Mesa 9.0 Branching Delayed So More Features Can Land

Written by Michael Larabel in Mesa on 21 August 2012 at 09:49 AM EDT. 7 Comments
MESA
The code branching of the next Mesa release -- what was going to be known as Mesa 8.1 but is now being called Mesa 9.0 -- is being delayed by a few days to allow time for some last-minute features to land.

On Monday there was a request by Marek Olšák to either delay the branching of Mesa 9.0 by about one week or to allow him to push some feature changes into the 9.0 branch. Marek's interested in bringing support for MSAA to more Radeon GPUs. He's landed the multi-sample anti-aliasing (MSAA) support for the Radeon HD 5000 "Evergreen" GPUs into Mesa recently but he's nearly done with enabling the anti-aliasing support for more Radeon graphics cards on R600g.

Ian Romanick, the current Mesa release manager, responded with a brief message: "Yeah, that is fine... I'm lagging a bit and need a few more days too."

In the past few days there's been more Intel Mesa patches hitting the list, so there should be a few more features squeezed in before branching this next Mesa release. Mesa 9.0 was expected to be released in about four weeks time, but now it looks like that the mid-September release is in jeopardy.

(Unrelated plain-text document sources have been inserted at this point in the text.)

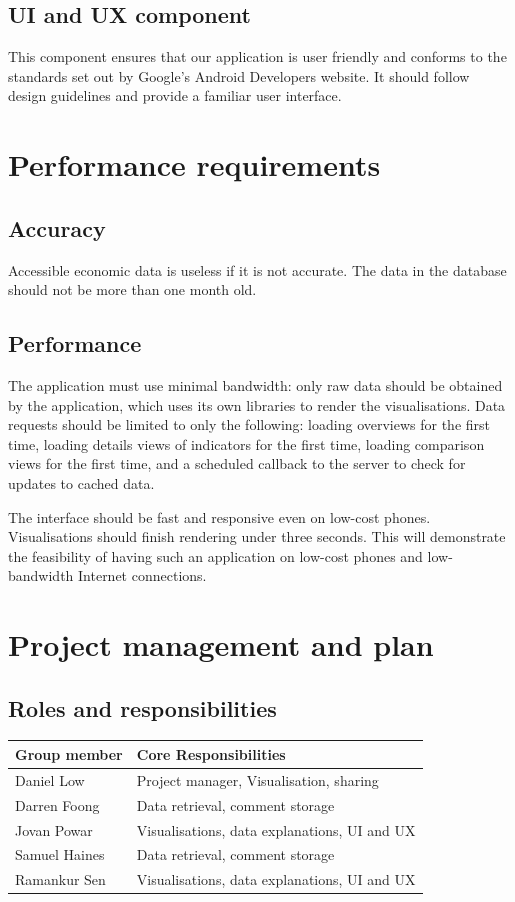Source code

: \documentclass[12pt,a4paper,twoside]{article}
\begin{document}
\subsection{UI and UX component}
This component ensures that our application is user friendly and conforms to the standards set out by Google's Android Developers website. It should follow design guidelines and provide a familiar user interface.

\section{Performance requirements}

\subsection{Accuracy}
Accessible economic data is useless if it is not accurate. The data in the database should not be more than one month old.

\subsection{Performance}
The application must use minimal bandwidth: only raw data should be obtained by the application, which uses its own libraries to render the visualisations. Data requests should be limited to only the following: loading overviews for the first time, loading details views of indicators for the first time, loading comparison views for the first time, and a scheduled callback to the server to check for updates to cached data. 

The interface should be fast and responsive even on low-cost phones. Visualisations should finish rendering under three seconds. This will demonstrate the feasibility of having such an application on low-cost phones and low-bandwidth Internet connections.

\section{Project management and plan}

\subsection{Roles and responsibilities}
\setlength{\extrarowheight}{5pt}
\begin{tabular}{|m{5.5cm}|m{9.5cm}|}
\hline
\textbf{Group member} & \textbf{Core Responsibilities}\\
\hline
Daniel Low &  Project manager, Visualisation, sharing \\
\hline
Darren Foong & Data retrieval, comment storage \\
\hline
Jovan Powar & Visualisations, data explanations, UI and UX\\
\hline
Samuel Haines & Data retrieval, comment storage\\
\hline
Ramankur Sen & Visualisations, data explanations, UI and UX\\
\hline
\end{tabular}
\end{document}
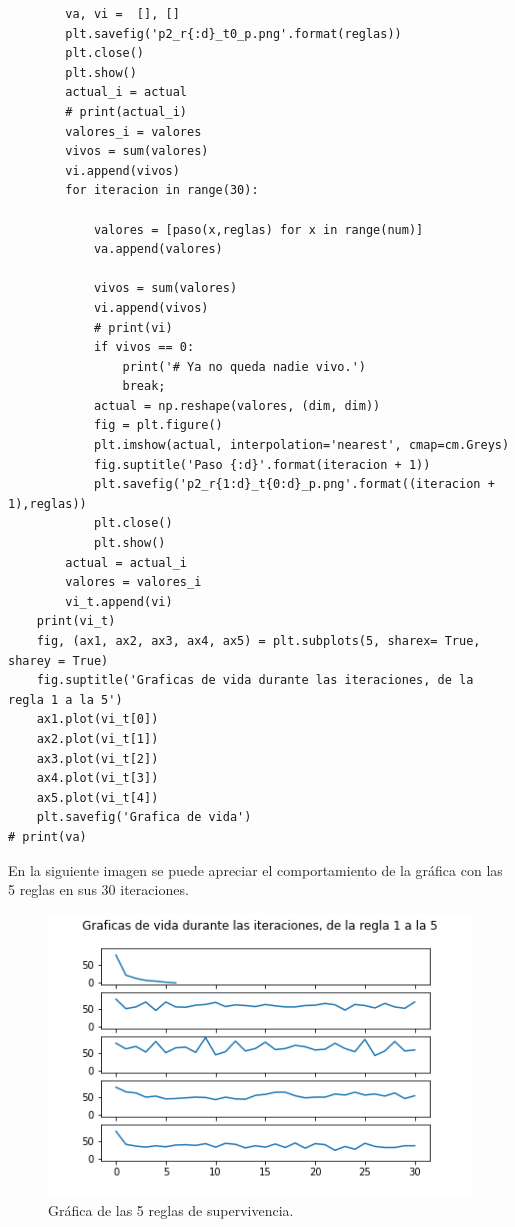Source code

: \documentclass{article}
\begin{document}
\begin{verbatim}
        va, vi =  [], []
        plt.savefig('p2_r{:d}_t0_p.png'.format(reglas))
        plt.close()
        plt.show()
        actual_i = actual
        # print(actual_i)
        valores_i = valores
        vivos = sum(valores)
        vi.append(vivos)
        for iteracion in range(30):
            
            valores = [paso(x,reglas) for x in range(num)]
            va.append(valores)
            
            vivos = sum(valores)
            vi.append(vivos)
            # print(vi)
            if vivos == 0:
                print('# Ya no queda nadie vivo.')
                break;
            actual = np.reshape(valores, (dim, dim))
            fig = plt.figure()
            plt.imshow(actual, interpolation='nearest', cmap=cm.Greys)
            fig.suptitle('Paso {:d}'.format(iteracion + 1))
            plt.savefig('p2_r{1:d}_t{0:d}_p.png'.format((iteracion + 1),reglas))
            plt.close()
            plt.show()
        actual = actual_i
        valores = valores_i
        vi_t.append(vi)
    print(vi_t)
    fig, (ax1, ax2, ax3, ax4, ax5) = plt.subplots(5, sharex= True, sharey = True)
    fig.suptitle('Graficas de vida durante las iteraciones, de la regla 1 a la 5')
    ax1.plot(vi_t[0])
    ax2.plot(vi_t[1])
    ax3.plot(vi_t[2])
    ax4.plot(vi_t[3])
    ax5.plot(vi_t[4])
    plt.savefig('Grafica de vida')
# print(va)

\end{verbatim}
\newpage
En la siguiente imagen se puede apreciar el comportamiento de la gráfica con las 5 reglas en sus 30 iteraciones.

\begin{figure}[H]
\centering
\includegraphics[width=120mm]{Grafica de vida.png}
\caption{\label{fig1}Gráfica de las 5 reglas de supervivencia.}
\end{figure}
\end{document}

Assuming this doesn't make the Ubuntu developers decide against shipping Mesa 9.0 in Ubuntu 12.10 (they're still on Mesa 8.0.4 in the Ubuntu Quantal repository at the moment), the delay shouldn't be much of a problem. For enthusiasts reading Phoronix, due to Mesa being in a constant game of catch-up against the proprietary graphics drivers and against the latest upstream Khronos API specifications (OpenGL, OpenGL ES, OpenCL, etc), I generally always recommend running Mesa Git master. Mesa Git master tends to usually be in a sane state and better off -- in terms of features and performance -- than whatever is the current stable release for this open-source graphics library.